Survivors had argued they needed such a declaration because they had little faith in the Crown abiding by a decision without it.
“History does not reflect kindly on the Crown in these cases” Justice Palmer’s judgment quoted survivors’ lawyer Sonja Cooper’s argument.
“It is not reasonable to expect claimants who have been abused in state care to trust that the Crown, which has changed its position several times in relation to this issue, will comply in good faith without a court declaration.”
Even the Crown’s lawyer, Kerrin Eckersley, is cited by Justice Palmer as having acknowledged the concern while arguing against a formal order from the court. “The Crown will abide the decision of the court … though the Crown understands why the applicants would not have confidence in that.”
The two unnamed plaintiffs in the case have either filed or intend to file proceedings against the state for abuse suffered in state care.
But the Ministry of Social Development had withheld or redacted parts of their personal records saying “reports and plans ordered by and furnished to courts need to be requested from the courts.” 
That would have forced abuse victims to go to either District Court or Family Court judges around the country seeking orders that they could access their own information.
Justice Palmer found that the Privacy Act provisions and court rules did not deny the survivors their rights to access their personal information.
“The government agencies are bound by the Privacy Acts to respond to those persons’ requests. Unless a court has ordered that specific personal information not be provided to the person concerned, or another exception in the Privacy Act applies, the agencies must provide the information to the person concerned.”
Cooper told the court the two plaintiffs were representative of a group of individuals alleging they suffered abuse in state care.
They were real people, bewildered about decisions over their care.  Access to their records was “extraordinarily important to helping them understand what happened to them.”

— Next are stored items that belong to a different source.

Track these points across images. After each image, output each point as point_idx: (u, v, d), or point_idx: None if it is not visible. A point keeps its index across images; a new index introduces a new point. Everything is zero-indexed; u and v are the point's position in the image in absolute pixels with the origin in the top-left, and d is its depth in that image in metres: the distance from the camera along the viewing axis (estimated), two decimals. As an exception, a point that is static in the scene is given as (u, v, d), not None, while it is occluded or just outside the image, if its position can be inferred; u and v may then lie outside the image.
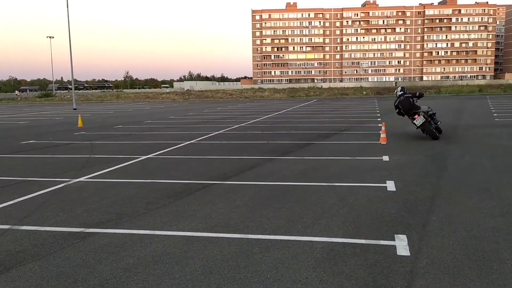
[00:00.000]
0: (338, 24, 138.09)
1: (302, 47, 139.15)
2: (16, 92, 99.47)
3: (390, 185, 7.38)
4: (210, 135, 15.67)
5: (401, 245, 4.71)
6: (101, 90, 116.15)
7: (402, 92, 13.71)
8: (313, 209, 6.12)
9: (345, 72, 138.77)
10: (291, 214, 5.94)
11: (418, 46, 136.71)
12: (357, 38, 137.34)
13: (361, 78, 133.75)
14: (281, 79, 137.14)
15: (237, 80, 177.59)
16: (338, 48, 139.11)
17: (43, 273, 4.23)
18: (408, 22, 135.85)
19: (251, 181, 8.02)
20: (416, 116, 12.72)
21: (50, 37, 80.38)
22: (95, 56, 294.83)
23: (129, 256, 4.61)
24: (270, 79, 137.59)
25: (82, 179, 8.46)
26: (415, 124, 12.78)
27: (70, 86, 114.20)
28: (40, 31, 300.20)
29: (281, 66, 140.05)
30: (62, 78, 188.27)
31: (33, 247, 4.91)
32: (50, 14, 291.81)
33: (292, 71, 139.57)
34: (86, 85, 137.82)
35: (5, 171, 9.53)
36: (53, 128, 19.74)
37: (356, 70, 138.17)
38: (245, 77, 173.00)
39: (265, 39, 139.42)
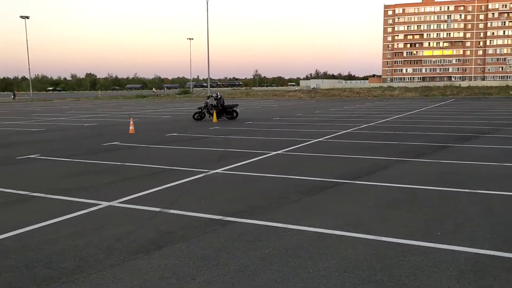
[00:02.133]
0: (482, 17, 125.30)
1: (439, 42, 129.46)
2: (153, 89, 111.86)
3: (548, 197, 6.52)
4: (339, 133, 15.53)
5: None
6: (232, 88, 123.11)
7: (220, 96, 22.66)
8: (452, 216, 5.70)
9: (488, 70, 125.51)
10: (427, 219, 5.62)
11: None
12: (504, 32, 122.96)
13: (507, 76, 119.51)
14: (413, 77, 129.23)
15: (365, 78, 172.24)
16: (481, 43, 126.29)
17: (190, 253, 4.66)
18: None
19: (382, 182, 7.76)
20: (237, 106, 23.10)
21: (190, 38, 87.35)
22: (227, 55, 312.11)
23: (264, 246, 4.83)
24: (400, 77, 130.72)
25: (219, 170, 9.09)
26: (235, 110, 22.63)
27: (205, 84, 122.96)
28: (181, 33, 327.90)
29: (414, 63, 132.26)
30: (198, 76, 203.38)
31: (180, 229, 5.44)
32: (190, 17, 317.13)
33: (426, 69, 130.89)
34: (219, 83, 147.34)
35: (155, 160, 10.67)
36: (191, 123, 21.48)
37: (502, 67, 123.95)
38: (374, 75, 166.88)
39: (397, 35, 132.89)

But from 2015, the Ministry of Social Development told the victims that once documents had been filed in the courts during their cases in the past, they “were the property of the court and it was inappropriate to release them.”
Cooper said after the judgment was release on Tuesday: “Cooper Legal had tried to work with MSD and Oranga Tamariki to ensure we could agree to a sensible way forward for survivors who are seeking redress from the state.
 “Unfortunately, this got us nowhere. In the end, we had no choice but to ask the court to tell MSD and OT what their legal obligations were.
 “The judgment was vindicating for Cooper Legal and survivors. Justice Palmer recognised the negative impact on survivors’ ability to obtain redress because the state continually changed its position on what records a survivor was entitled to access,” she said.
 “It is important to remember the records we are taking about are about survivors themselves and are being used by MSD and OT to assess a survivor’s application for redress.
 “We are glad that the High Court recognised that it is unfair and a breach of natural justice to allow the state to access these records, but not the person who the records are about.”
Cooper said the Royal Commission had recommended a change to the state’s stance on information sharing.
“If the Government wants to regain survivors’ trust, it should start by implementing the Royal Commission’s recommendations, instead doing the complete opposite and fighting survivors in the High Court.”